[CT Birds] Gulls plankton-feeding begins, LBBG K Mueller

kmueller at ntplx.net kmueller at ntplx.net
Wed Feb 29 14:19:13 EST 2012

I ran into Frank a couple of times last March at Long Beach and the  
seawall when this feeding activity (or frenzy would be a more accurate  
way to describe it) was happening. There were an estimated  
(conservative estimate) of 10,000 Gulls to a more realistic estimate  
of 25,000 Gulls caught up in this feeding blitz. There were also high  
numbers of Bonaparte's Gulls, Brant, Scaup and Black Ducks mixed with  
the Gulls. He also located several GLaucous, Iceland and Black-headed  
Gulls. But it was obvious; whatever they were feeding on was floating  
on or just below the surface of the water.
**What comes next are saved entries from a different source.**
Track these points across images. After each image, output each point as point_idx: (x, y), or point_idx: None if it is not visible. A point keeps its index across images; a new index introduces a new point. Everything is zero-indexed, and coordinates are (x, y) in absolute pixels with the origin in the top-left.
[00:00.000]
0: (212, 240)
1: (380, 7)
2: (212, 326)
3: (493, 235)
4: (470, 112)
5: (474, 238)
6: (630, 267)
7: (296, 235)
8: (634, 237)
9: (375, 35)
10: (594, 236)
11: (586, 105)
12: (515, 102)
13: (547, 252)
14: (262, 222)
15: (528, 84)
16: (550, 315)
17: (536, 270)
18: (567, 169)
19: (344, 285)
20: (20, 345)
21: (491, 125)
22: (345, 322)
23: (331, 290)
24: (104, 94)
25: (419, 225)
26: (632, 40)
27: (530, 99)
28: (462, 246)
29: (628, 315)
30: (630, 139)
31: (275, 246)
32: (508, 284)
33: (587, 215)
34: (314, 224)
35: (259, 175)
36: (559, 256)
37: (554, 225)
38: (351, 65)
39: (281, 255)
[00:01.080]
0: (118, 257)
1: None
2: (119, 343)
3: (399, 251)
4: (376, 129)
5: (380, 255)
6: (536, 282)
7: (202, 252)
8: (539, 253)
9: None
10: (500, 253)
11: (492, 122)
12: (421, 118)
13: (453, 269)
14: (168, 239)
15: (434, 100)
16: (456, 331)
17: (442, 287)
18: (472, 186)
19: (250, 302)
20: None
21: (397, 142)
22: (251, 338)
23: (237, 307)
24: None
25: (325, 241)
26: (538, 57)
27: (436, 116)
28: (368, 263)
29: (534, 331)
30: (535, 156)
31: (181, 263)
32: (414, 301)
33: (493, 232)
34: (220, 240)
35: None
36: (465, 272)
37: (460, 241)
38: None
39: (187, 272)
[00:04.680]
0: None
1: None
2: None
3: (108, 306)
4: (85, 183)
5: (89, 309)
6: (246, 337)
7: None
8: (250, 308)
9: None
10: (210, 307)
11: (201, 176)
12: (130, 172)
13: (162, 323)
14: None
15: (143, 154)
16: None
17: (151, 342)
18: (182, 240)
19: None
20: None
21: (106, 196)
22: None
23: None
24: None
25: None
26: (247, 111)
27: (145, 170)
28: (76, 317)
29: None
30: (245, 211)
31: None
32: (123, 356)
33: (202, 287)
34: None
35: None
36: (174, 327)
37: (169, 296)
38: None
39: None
I know Dennis, Larry Flynn  
and Nick were out collecting the organisms that the Gulls were feeding  
on (look at Dennis' earlier post).

This activity was also happening off Short Beach (with nearly 750  
Bonaparte's Gulls one morning near the beach), Penfield Reef and  
outside Fairweather Island in Bridgeport. Like Frank I also found a  
few other Gulls: 1 Glaucous, 2 Iceland, 2 Lesser Black-backed, 1  
Black-headed and a very possible Slaty-backed GUll all exhibiting the  
same surface-feeding behavior.

However in early March last spring large flocks of Bonaparte's Gulls  
were in close to shore at Hammonasset. The wind was strong east and  
the birds were tucked in close to shore at the beginning of the  
Moraine Trail near the large boulders and crashing waves. The birds  
were feeding heavily on whatever was drifting just below the waters  
surface. I photographed the birds that were very close to me. In  
reviewing the images in my camera I could see the birds holding what  
appeared to be small fleshy colored leech-like creatures about the  
size of stretched soy bean. I walked near the edge where the waves  
were crashing and these leech-like creatures were wiggling in the  
water being pushed by the waves. I grabbed a few to look at and  
realized I was looking at the fleshy creature inside slipper shells.  
Not sure if this is a naturally occuring event in mating or the  
creature has left or forced out of its shells. Maybe someone who knows  
can comment.

So it looks like these Gulls are feeding on a varied array of food items.